BEGIN Information shown

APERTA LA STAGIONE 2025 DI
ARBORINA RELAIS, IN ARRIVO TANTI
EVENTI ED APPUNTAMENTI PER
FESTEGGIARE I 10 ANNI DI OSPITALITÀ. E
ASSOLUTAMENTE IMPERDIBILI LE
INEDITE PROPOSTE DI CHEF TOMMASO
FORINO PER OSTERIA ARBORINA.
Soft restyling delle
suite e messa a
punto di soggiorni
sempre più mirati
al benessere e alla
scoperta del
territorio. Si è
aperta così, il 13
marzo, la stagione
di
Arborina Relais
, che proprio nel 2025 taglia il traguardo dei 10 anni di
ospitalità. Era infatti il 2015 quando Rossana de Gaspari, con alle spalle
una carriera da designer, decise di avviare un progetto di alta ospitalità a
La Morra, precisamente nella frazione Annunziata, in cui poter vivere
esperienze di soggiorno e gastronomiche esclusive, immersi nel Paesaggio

END Information shown

Aim of the exercise
Repeat the data word for word, leaving out no line.

Exercise answer
APERTA LA STAGIONE 2025 DI
ARBORINA RELAIS, IN ARRIVO TANTI
EVENTI ED APPUNTAMENTI PER
FESTEGGIARE I 10 ANNI DI OSPITALITÀ. E
ASSOLUTAMENTE IMPERDIBILI LE
INEDITE PROPOSTE DI CHEF TOMMASO
FORINO PER OSTERIA ARBORINA.
Soft restyling delle
suite e messa a
punto di soggiorni
sempre più mirati
al benessere e alla
scoperta del
territorio. Si è
aperta così, il 13
marzo, la stagione
di
Arborina Relais
, che proprio nel 2025 taglia il traguardo dei 10 anni di
ospitalità. Era infatti il 2015 quando Rossana de Gaspari, con alle spalle
una carriera da designer, decise di avviare un progetto di alta ospitalità a
La Morra, precisamente nella frazione Annunziata, in cui poter vivere
esperienze di soggiorno e gastronomiche esclusive, immersi nel Paesaggio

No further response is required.